Moving forward, with this rate of implementation of regulations and the potential increase in greenhouse gas emissions as described by my colleague, it is impossible to see a clear path to achieve our climate goal of 50% reduction by 2030. For these reasons, we call on the Administration and Legislature, as well as individual legislators to do everything in your power: 1) to prevent the current seven pending fossil fuel projects from being approved and built; 2) to direct all State agencies, especially NJDEP, DCA, BPU, NJTA and DOT, to urgently provide written executable roadmaps and rules by the end of 2022 to implement Executive Order 274 and achieve our existential goal of reducing greenhouse gases by 50% by 2030, 3) to oppose the usage and the creation of new infrastructure for renewable natural gas or RNG, 4) to help with the cost-effective electrification of our buildings, 5) to give the DEP the funding to do the job and 6) to empower all the markets, businesses and individuals through this energy transition. We also urge the Legislature to pass budget resolutions that restore the raids of more than $83 million from the NJ Clean Energy Fund so we can more fully fund clean energy and energy efficiency programs.
In conclusion, we ask the Legislature to be proactive instead of reactive. Don’t leave New Jersey behind. Just 2 weeks ago New York State adopted a budget that: 1) includes a $4.2 billion environmental bond act to protect against climate change; 2) requires all new school bus purchases be zero-emissions by 2027 and all school buses on the road be zero-emissions by 2035; and 3) funds electrifying an additional 50,000 homes.

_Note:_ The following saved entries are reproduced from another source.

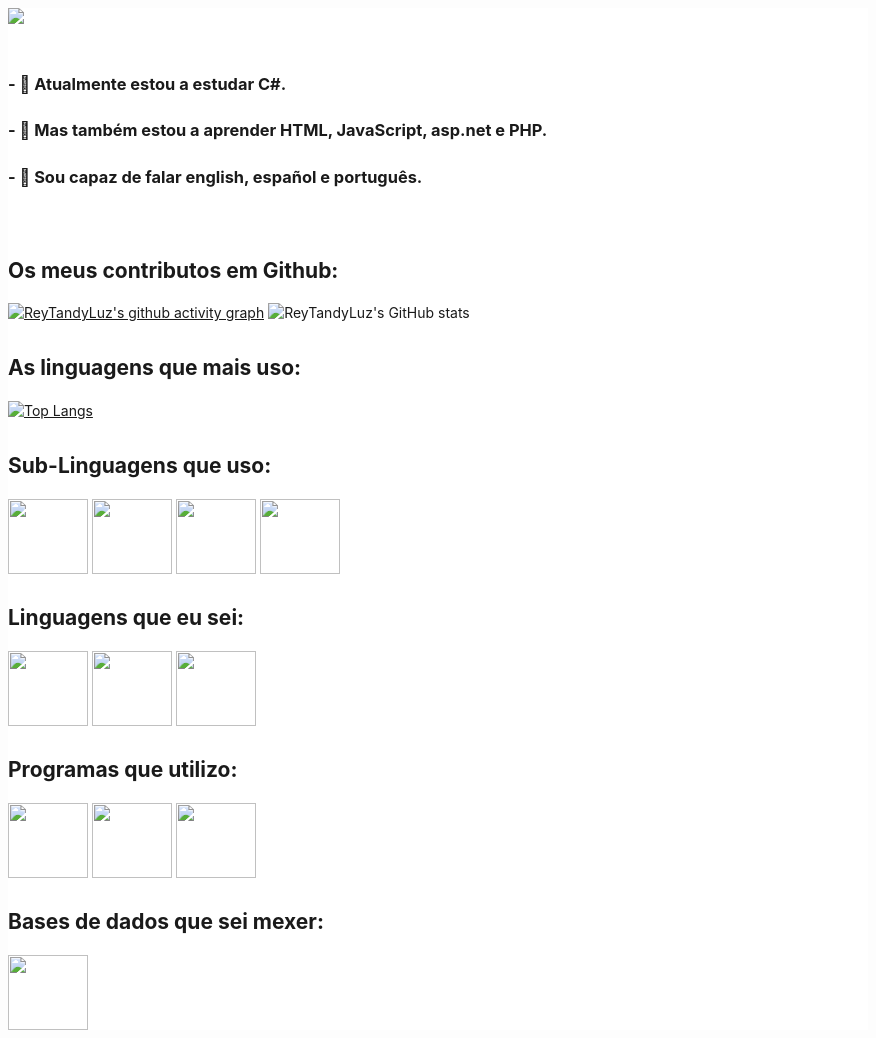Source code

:  <div>
   <img width="100%" src="https://github.com/NicolasAquelaCena/NicolasAquelaCena/blob/main/github-header-image.png">
 </div><br>

<h3>- 🔭 Atualmente estou a estudar C#.</h4>
<h3>- 🌱 Mas também estou a aprender HTML, JavaScript, asp.net e PHP.</h4>
<h3>- 💬 Sou capaz de falar english, español e português.</h4>
  <br>

<h2>Os meus contributos em Github:</h4>

[![ReyTandyLuz's github activity graph](https://github-readme-activity-graph.vercel.app/graph?username=ReyTandyLuz&theme=tokyo-night&custom_title=Contributos%20de%20ReyTandyLuz)](https://github.com/ashutosh00710/github-readme-activity-graph)
![ReyTandyLuz's GitHub stats](https://github-readme-stats.vercel.app/api?username=ReyTandyLuz&show_icons=true&theme=tokyonight)

<h2>As linguagens que mais uso:</h4>

[![Top Langs](https://github-readme-stats.vercel.app/api/top-langs/?username=ReyTandyLuz&layout=donut&theme=tokyonight)](https://github.com/anuraghazra/github-readme-stats)

  <h2>Sub-Linguagens que uso:</h3>

<div>
  <img align="center" height="75" width="80" src="https://github.com/tandpfun/skill-icons/blob/main/icons/Regex-Light.svg">
  <img align="center" height="75" width="80" src="https://github.com/tandpfun/skill-icons/blob/main/icons/HTML.svg">
  <img align="center" height="75" width="80" src="https://github.com/tandpfun/skill-icons/blob/main/icons/CSS.svg">
  <img align="center" height="75" width="80" src="https://github.com/tandpfun/skill-icons/blob/main/icons/Bootstrap.svg">
</div>

<h2>Linguagens que eu sei:</h3>

<div>
  <img align="center" height="75" width="80" src="https://github.com/tandpfun/skill-icons/blob/main/icons/PHP-Dark.svg">
  <img align="center" height="75" width="80" src="https://github.com/tandpfun/skill-icons/blob/main/icons/JavaScript.svg">
  <img align="center" height="75" width="80" src="https://github.com/tandpfun/skill-icons/blob/main/icons/CS.svg">
</div>

  <h2>Programas que utilizo:</h3>

<div>
  <img align="center" height="75" width="80" src="https://github.com/tandpfun/skill-icons/blob/main/icons/RobloxStudio.svg">
  <img align="center" height="75" width="80" src="https://github.com/tandpfun/skill-icons/blob/main/icons/VSCode-Light.svg">
  <img align="center" height="75" width="80" src="https://github.com/tandpfun/skill-icons/blob/main/icons/VisualStudio-Light.svg">
</div>

<h2>Bases de dados que sei mexer:</h3>

  <div>
    <img align="center" height="75" width="80" src="https://github.com/tandpfun/skill-icons/blob/main/icons/PostgreSQL-Light.svg">
  </div>
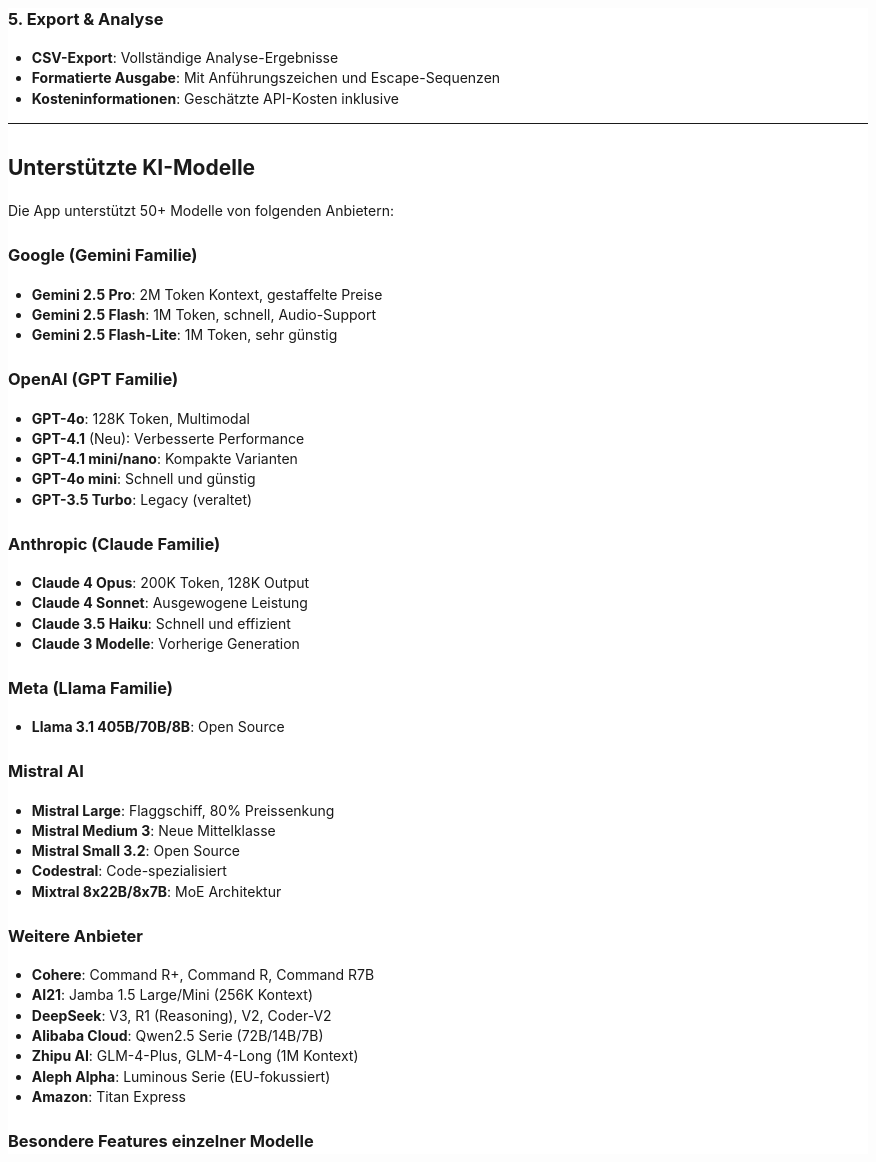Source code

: ### 5. Export & Analyse

- **CSV-Export**: Vollständige Analyse-Ergebnisse
- **Formatierte Ausgabe**: Mit Anführungszeichen und Escape-Sequenzen
- **Kosteninformationen**: Geschätzte API-Kosten inklusive

---

## Unterstützte KI-Modelle

Die App unterstützt 50+ Modelle von folgenden Anbietern:

### Google (Gemini Familie)
- **Gemini 2.5 Pro**: 2M Token Kontext, gestaffelte Preise
- **Gemini 2.5 Flash**: 1M Token, schnell, Audio-Support
- **Gemini 2.5 Flash-Lite**: 1M Token, sehr günstig

### OpenAI (GPT Familie)
- **GPT-4o**: 128K Token, Multimodal
- **GPT-4.1** (Neu): Verbesserte Performance
- **GPT-4.1 mini/nano**: Kompakte Varianten
- **GPT-4o mini**: Schnell und günstig
- **GPT-3.5 Turbo**: Legacy (veraltet)

### Anthropic (Claude Familie)
- **Claude 4 Opus**: 200K Token, 128K Output
- **Claude 4 Sonnet**: Ausgewogene Leistung
- **Claude 3.5 Haiku**: Schnell und effizient
- **Claude 3 Modelle**: Vorherige Generation

### Meta (Llama Familie)
- **Llama 3.1 405B/70B/8B**: Open Source

### Mistral AI
- **Mistral Large**: Flaggschiff, 80% Preissenkung
- **Mistral Medium 3**: Neue Mittelklasse
- **Mistral Small 3.2**: Open Source
- **Codestral**: Code-spezialisiert
- **Mixtral 8x22B/8x7B**: MoE Architektur

### Weitere Anbieter
- **Cohere**: Command R+, Command R, Command R7B
- **AI21**: Jamba 1.5 Large/Mini (256K Kontext)
- **DeepSeek**: V3, R1 (Reasoning), V2, Coder-V2
- **Alibaba Cloud**: Qwen2.5 Serie (72B/14B/7B)
- **Zhipu AI**: GLM-4-Plus, GLM-4-Long (1M Kontext)
- **Aleph Alpha**: Luminous Serie (EU-fokussiert)
- **Amazon**: Titan Express

### Besondere Features einzelner Modelle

Climate change, regardless of current political and economic situations, is society’s true existential threat. Action is required now. At this point, we are and will continue to suffer from the imminent and irreversible impacts of climate change. There is no more time for planning – we are already so behind. We ask the Legislature to recognize the urgency to mitigate the impacts and protect the public. So many are already suffering and dying due to overburdening pollution, and by floods, drought, fires, tornadoes and tropical systems. The list of environmental, health and economic benefits of fully transitioning into true renewable energy is endless. Promote climate mitigation and renewable energy bills and stop those that do not push NJ forward.
And we understand how difficult this is going to be for legislators. It is going to require heroic action to stop new fossil fuel projects, shut down existing sources and develop programs to replace them with renewable energy ones. Some of these actions may not be popular in the near term and residents may not see the benefits until some of you are gone from office. But this is reality.
Factoring all the social costs of carbon, accelerating the transition to clean renewables, not delaying it, not the business as usual fossil fuel approach. That’s how you make New Jersey more affordable. Again, thank you for the opportunity to speak.”